Alıntı:
= = = = =

Şu başörtülü kız çıkıp Atatürk'ü sevmiyorum dedi ve kıyamet koptu.
Fatih Altaylı şişenin kapağını açtı ve cin şişeden çıktı..
Fatih Altaylı ne büyük bir iş başardığının farkında mı bilmiyorum.
İlk günkü havası ile işin farkında değildi.
Bakın Hadi Uluengin ne yazmış Amiral gemisi Hürriyet gazetesinde; “ŞEYTAN kulağına kurşun, Castro Küba’sı bir ve Kim Jong İl Kuzey Kore’si iki, bu çifte kızıl hanedan dışındaki hiçbir ülke "lider kültürü" konusunda bizim elimize su dökemez. İran’daki Humeyni, Çin’deki Mao, Suriye’deki Esad fetişizmleri dahi, Mustafa Kemal’e r-a-ğ-m-e-n ve onun adına dayatılan tapınma yanında zemzem suyuyla yıkanmış kalırlar. Fakat doğru, takvimi bile anasının ismine vaftiz eden Niyazof Türkmenistan’ı ciddi bir riziko olarak belirmişti ki; Allah’tan rahmete kavuştu da, üçüncü rakibi çabuk savmış olduk.”
İşte bu!
Kemalistler ilk kez “biz nerede yanlış yaptık” sorusunu sormaya başladılar.
İlk kez ciddi anlamda bir özeleştiri başladı..
Bu önemli..

= = = = =

Toplanan veri kayıtları:
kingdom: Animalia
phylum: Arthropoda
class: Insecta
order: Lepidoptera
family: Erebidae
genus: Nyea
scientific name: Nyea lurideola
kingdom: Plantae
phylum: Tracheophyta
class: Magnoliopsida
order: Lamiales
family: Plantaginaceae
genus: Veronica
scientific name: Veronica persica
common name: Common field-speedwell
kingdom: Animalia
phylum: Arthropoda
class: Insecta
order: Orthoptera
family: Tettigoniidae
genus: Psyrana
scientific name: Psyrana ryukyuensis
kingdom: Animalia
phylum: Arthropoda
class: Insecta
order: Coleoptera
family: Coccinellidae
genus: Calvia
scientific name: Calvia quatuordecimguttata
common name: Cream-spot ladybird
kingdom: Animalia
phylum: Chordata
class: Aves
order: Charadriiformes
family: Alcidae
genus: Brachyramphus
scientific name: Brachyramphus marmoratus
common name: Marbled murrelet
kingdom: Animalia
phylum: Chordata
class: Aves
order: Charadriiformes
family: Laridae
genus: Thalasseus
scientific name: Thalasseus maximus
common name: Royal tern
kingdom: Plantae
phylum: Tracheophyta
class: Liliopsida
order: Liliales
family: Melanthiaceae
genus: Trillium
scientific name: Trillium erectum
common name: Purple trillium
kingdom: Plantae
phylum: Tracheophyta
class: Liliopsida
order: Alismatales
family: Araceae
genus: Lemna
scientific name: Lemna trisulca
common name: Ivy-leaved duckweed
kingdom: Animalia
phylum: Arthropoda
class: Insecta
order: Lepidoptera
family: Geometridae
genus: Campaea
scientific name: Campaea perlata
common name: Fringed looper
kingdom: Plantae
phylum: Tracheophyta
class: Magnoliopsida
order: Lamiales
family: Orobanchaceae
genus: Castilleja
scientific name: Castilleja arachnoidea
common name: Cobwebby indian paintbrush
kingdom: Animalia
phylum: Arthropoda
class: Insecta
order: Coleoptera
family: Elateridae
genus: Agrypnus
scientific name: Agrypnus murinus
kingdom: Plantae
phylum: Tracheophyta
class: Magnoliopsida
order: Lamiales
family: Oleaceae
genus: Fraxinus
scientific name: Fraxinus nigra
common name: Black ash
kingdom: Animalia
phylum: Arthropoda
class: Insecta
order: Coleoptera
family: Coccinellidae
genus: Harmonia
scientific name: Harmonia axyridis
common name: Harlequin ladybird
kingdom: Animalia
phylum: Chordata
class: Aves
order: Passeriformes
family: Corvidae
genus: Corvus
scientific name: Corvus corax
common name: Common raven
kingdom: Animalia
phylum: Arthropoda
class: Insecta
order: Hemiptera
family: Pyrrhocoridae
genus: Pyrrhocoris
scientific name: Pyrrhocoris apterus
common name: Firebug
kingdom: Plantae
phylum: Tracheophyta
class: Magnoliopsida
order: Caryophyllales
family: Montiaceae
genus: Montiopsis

= = = = =

Yapılacak İşler:
• a. Alıntıda "Fatih Altaylı şişenin" sözcüklerinden başlayıp "Bu önemli.." sözcükleri de dahil olmak üzere uzanan bölümü hiçbir değişiklik yapmadan verin.
• b. Alıntıya göre Hadi Uluengin'in aktarılan yazısı hangi gazetede yayımlanmıştır?
• c. Kemalistlerin özeleştirisini konu alan alıntıyı son cümlesinden sonra sürdürün.
Satırlar başka bir kaynaktan alınmıştır.

Görev Çıktıları:
• a.
Fatih Altaylı şişenin kapağını açtı ve cin şişeden çıktı..
Fatih Altaylı ne büyük bir iş başardığının farkında mı bilmiyorum.
İlk günkü havası ile işin farkında değildi.
Bakın Hadi Uluengin ne yazmış Amiral gemisi Hürriyet gazetesinde; “ŞEYTAN kulağına kurşun, Castro Küba’sı bir ve Kim Jong İl Kuzey Kore’si iki, bu çifte kızıl hanedan dışındaki hiçbir ülke "lider kültürü" konusunda bizim elimize su dökemez. İran’daki Humeyni, Çin’deki Mao, Suriye’deki Esad fetişizmleri dahi, Mustafa Kemal’e r-a-ğ-m-e-n ve onun adına dayatılan tapınma yanında zemzem suyuyla yıkanmış kalırlar. Fakat doğru, takvimi bile anasının ismine vaftiz eden Niyazof Türkmenistan’ı ciddi bir riziko olarak belirmişti ki; Allah’tan rahmete kavuştu da, üçüncü rakibi çabuk savmış olduk.”
İşte bu!
Kemalistler ilk kez “biz nerede yanlış yaptık” sorusunu sormaya başladılar.
İlk kez ciddi anlamda bir özeleştiri başladı..
Bu önemli..

• b. Hürriyet gazetesinde.

• c.
Peki şu görüşe ne demeli: “o kutsal laik, o din seküler ve o maneviyat da maddi bir çehreye bürünür. Tapınmamız, iman ve ibadet etmemiz istenen kişi, lider, önder, isterse en ultra laik, en süper ateist, en şüpheci agnostik kimliği yansıtsın, buradaki d-i-n-î-l-i-k değişmez!”
Kemalizmi laik bir taassuba dönştürdüler ya, helâl olsun adamlara.. Mustafa Kemal'i Tabu haline getirdiler.. Anıtkabir türbe oldu..
Bakın şu yazıları yazan kişi Atatürk karşıtı biri değil: “Buradan itibaren ‘rasyonel akılcılık’tan falan bahsetmeyin! Çarpılırsınız.
Zira buradan itibaren, şeklen laik ama ruhen teolojik bir i-m-a-n benimsemişsinizdir.
Evet yazarın yazısının son cümlesi şöyle: “Oysa, hiçbir semavi Tanrı kendini dayatmaz! Dünyevi fani de tanrılık dayatamaz! Semavi ve dünyevi, tanrıları yalnız ‘kült’ ibadetlerden medet uman insanlar dayatır.”
Laiklik ve bilim onlara göre seküler bir din ya da yaşam tarzı.
Siyaset bir yaşam tarzı olabilir mi mesela. Yaşam tarzının içinde, din, gelenek, ahlâk, kültür, ideoloji her şey var..
Laiklik, kaynağını İncil'den alır ve kilise ile devlet arasında iktidar paylaşımını ifade eder.. Meşruiyet kaynağı incildir. Tanrı'nın hakkı Tanrı'ya, Sezar'ın hakkı Sezar'a ait olacaktır. Yani haksız bir şekilde, Sezar'a ait olması gereken servet, silah ve iktidara el koyan kilisenin kendi alanına çekilmesi gerekir. Laikler bunu isterler.. Laikliğin objesi din ve devlet değil, kilise ile devlettir. Ayrılığı değil, paylaşmayı, çatışmamayı ifade eder..
Bu anlamda kilise hiyerarşisi içinde, ruhani iktidarın bir parçası olanların dışında kalanlara Laik denir.. Bakın burada kilise dediğiniz yapı Vatikan'ı ifade eder. BM'ye üye bağımsız, Egemen bir devletten söz ediyoruz..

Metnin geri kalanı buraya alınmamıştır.